TEXT SEGMENT →
※ ※ ※
NLTK: set proxy server

ymn picture ymn · Dec 17, 2012 · Viewed 20.7k times · Source

I'm trying to learn NLTK - Natural Language Toolkit written in Python and I want install a sample data set to run some examples.

My web connection uses a proxy server, and I'm trying to specify the proxy address as follows:

>>> nltk.set_proxy('http://proxy.example.com:3128' ('USERNAME', 'PASSWORD'))
>>> nltk.download()

But I get an error:

Traceback (most recent call last):
  File "<stdin>", line 1, in <module>
TypeError: 'str' object is not callable

I decided to set up a ProxyBasicAuthHandler before calling nltk.download():

import urllib2

auth_handler = urllib2.ProxyBasicAuthHandler(urllib2.HTTPPasswordMgrWithDefaultRealm())
auth_handler.add_password(realm=None, uri='http://proxy.example.com:3128/', user='USERNAME', passwd='PASSWORD')
opener = urllib2.build_opener(auth_handler)
urllib2.install_opener(opener)

import nltk
nltk.download()

But now I get HTTP Error 407 - Proxy Autentification Required.

The documentation says that if the proxy is set to None then this function will attempt to detect the system proxy. But it isn't working.

How can I install a sample data set for NLTK?

Answer

demongolem picture demongolem · Dec 24, 2012

There is an error with the website where you got those lines of code for your first attempt (I have seen that same error)

The line in error is

nltk.set_proxy('http://proxy.example.com:3128' ('USERNAME', 'PASSWORD'))

You need a comma to separate the arguments. The correct line should be

nltk.set_proxy('http://proxy.example.com:3128', ('USERNAME', 'PASSWORD'))

This will work just fine.
※ ※ ※
STUDY MATERIAL →
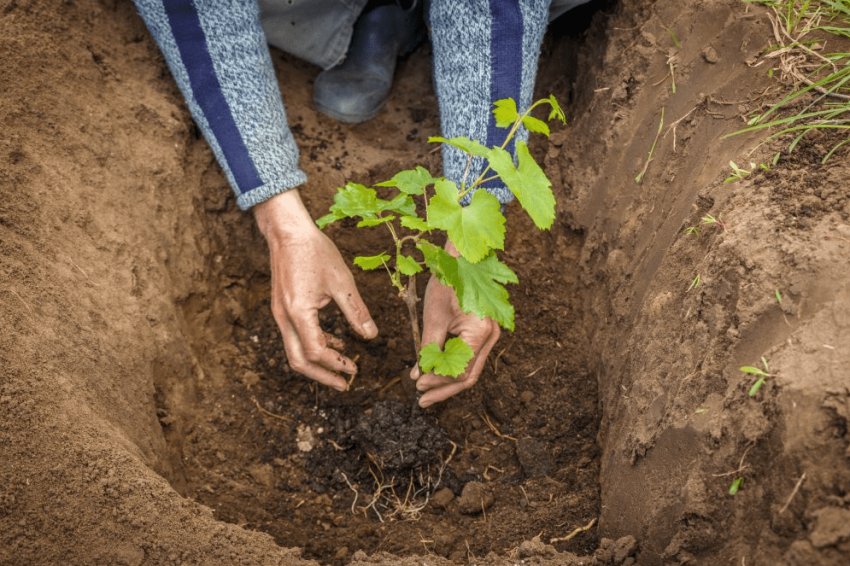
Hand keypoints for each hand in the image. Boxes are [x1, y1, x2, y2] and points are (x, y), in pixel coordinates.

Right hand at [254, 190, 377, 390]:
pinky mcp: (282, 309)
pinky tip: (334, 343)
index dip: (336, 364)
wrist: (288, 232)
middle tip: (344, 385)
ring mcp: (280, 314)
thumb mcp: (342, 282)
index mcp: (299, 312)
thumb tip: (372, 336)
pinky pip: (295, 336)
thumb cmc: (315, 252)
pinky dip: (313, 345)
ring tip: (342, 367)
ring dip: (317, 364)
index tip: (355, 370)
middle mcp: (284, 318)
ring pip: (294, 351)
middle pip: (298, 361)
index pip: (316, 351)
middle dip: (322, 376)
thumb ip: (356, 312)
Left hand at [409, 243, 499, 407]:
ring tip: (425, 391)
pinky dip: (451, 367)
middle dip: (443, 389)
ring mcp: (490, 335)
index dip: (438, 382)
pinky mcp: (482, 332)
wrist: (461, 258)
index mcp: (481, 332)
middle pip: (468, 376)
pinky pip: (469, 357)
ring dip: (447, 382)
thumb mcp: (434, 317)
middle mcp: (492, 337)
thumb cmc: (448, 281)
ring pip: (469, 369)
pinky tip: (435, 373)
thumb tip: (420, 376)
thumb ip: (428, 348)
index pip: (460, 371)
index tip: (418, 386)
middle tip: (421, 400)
※ ※ ※
HOW TO COMPLETE THIS TASK → Rewrite the NLTK proxy thread from "import urllib2" up to and including "urllib2.install_opener(opener)", changing "auth_handler" to "proxy_handler" throughout.

SOLUTION FOR THIS PROBLEM →
import urllib2

proxy_handler = urllib2.ProxyBasicAuthHandler(urllib2.HTTPPasswordMgrWithDefaultRealm())
proxy_handler.add_password(realm=None, uri='http://proxy.example.com:3128/', user='USERNAME', passwd='PASSWORD')
opener = urllib2.build_opener(proxy_handler)
urllib2.install_opener(opener)